Desenrola 2.0 já renegociou dívidas de 6 milhões de brasileiros; meta é chegar a 10 milhões em junho

Programa do governo federal já retirou 4 milhões de pessoas da inadimplência e oferece descontos de até 90% para renegociação de dívidas bancárias.

O programa Desenrola 2.0 já renegociou dívidas de aproximadamente 6 milhões de brasileiros desde o seu lançamento, segundo informou nesta terça-feira (9) o ministro da Fazenda, Dario Durigan. A expectativa do governo federal é ampliar esse número para 10 milhões de pessoas beneficiadas até o fim de junho.

Em entrevista ao portal UOL, o ministro destacou que o programa tem avançado rapidamente e já apresenta resultados expressivos na recuperação financeira das famílias brasileiras. A iniciativa seguirá em operação até o dia 2 de agosto, permitindo que mais consumidores regularizem sua situação de crédito.

Quatro milhões já saíram da inadimplência

De acordo com Durigan, cerca de 4 milhões de pessoas já tiveram seus nomes retirados dos cadastros de inadimplentes graças às renegociações realizadas pelo programa. Além disso, aproximadamente 1,1 milhão de brasileiros conseguiram quitar integralmente suas dívidas com descontos médios superiores a 80%.
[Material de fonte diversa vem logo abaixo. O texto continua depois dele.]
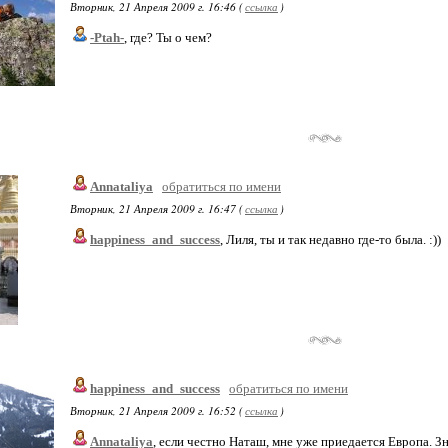
Вторник, 21 Апреля 2009 г. 16:46 (
ссылка
)
-Ptah-
, где? Ты о чем?
Annataliya
обратиться по имени
Вторник, 21 Апреля 2009 г. 16:47 (
ссылка
)
happiness_and_success
, Лиля, ты и так недавно где-то была. :))
happiness_and_success
обратиться по имени
Вторник, 21 Апреля 2009 г. 16:52 (
ссылка
)
Annataliya
, если честно Наташ, мне уже приедается Европа. Зн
“Hoje temos mais de 6 milhões de pessoas e famílias beneficiadas pelo novo Desenrola. Quatro milhões de pessoas já estão desnegativadas, 1,1 milhão já pagaram à vista sua dívida com desconto de mais de 80% na média”, afirmou o ministro.

Outros 1,7 milhão de consumidores optaram pela renegociação dos débitos, utilizando as condições especiais oferecidas pelos bancos participantes da iniciativa.

R$ 20 bilhões em dívidas renegociadas

Na última semana, a ministra da Casa Civil, Miriam Belchior, informou que o programa já havia renegociado cerca de R$ 20 bilhões em dívidas. Com os descontos concedidos, que podem chegar a 85%, o valor total dos débitos caiu para aproximadamente R$ 2,7 bilhões.

O governo avalia que o programa tem contribuído para ampliar o acesso ao crédito e estimular o consumo, permitindo que famílias voltem a realizar financiamentos, compras parceladas e outras operações financeiras antes restritas pela inadimplência.

FGTS pode ser usado para quitar débitos

Uma das novidades da atual versão do programa é a possibilidade de utilizar recursos do Fundo de Garantia do Tempo de Serviço (FGTS) para o pagamento das dívidas renegociadas.

A medida, disponível desde o fim de março, permite o saque de até R$ 1 mil por titular ou de até 20% do saldo disponível nas contas do FGTS, prevalecendo o valor que for maior.

Além das famílias, o pacote de renegociação também contempla micro e pequenas empresas, microempreendedores individuais (MEIs), produtores rurais e estudantes com contratos do Fundo de Financiamento Estudantil (Fies). A renegociação das dívidas do Fies deve entrar em operação ainda neste mês.

Como funciona o Desenrola 2.0

O programa permite a renegociação de dívidas contratadas até 31 de janeiro de 2026 e que estejam em atraso entre 90 dias e dois anos. Estão incluídos débitos relacionados a cartão de crédito, cheque especial e crédito pessoal sem garantia.

As condições oferecidas incluem descontos que variam de 30% a 90%, taxa máxima de juros de 1,99% ao mês, prazo de até 48 meses para pagamento e carência de até 35 dias para o vencimento da primeira parcela.

O valor máximo da nova dívida renegociada, já considerando os descontos aplicados, é de R$ 15 mil por pessoa em cada instituição financeira participante. As operações contam ainda com garantia do Fundo Garantidor de Operações (FGO).

Quem pode participar

Podem aderir ao Desenrola 2.0 os brasileiros com renda mensal de até cinco salários mínimos, atualmente equivalente a R$ 8.105.

Para participar, os consumidores devem procurar diretamente os canais oficiais dos bancos e instituições financeiras credenciadas ao programa para consultar as condições disponíveis e formalizar a renegociação.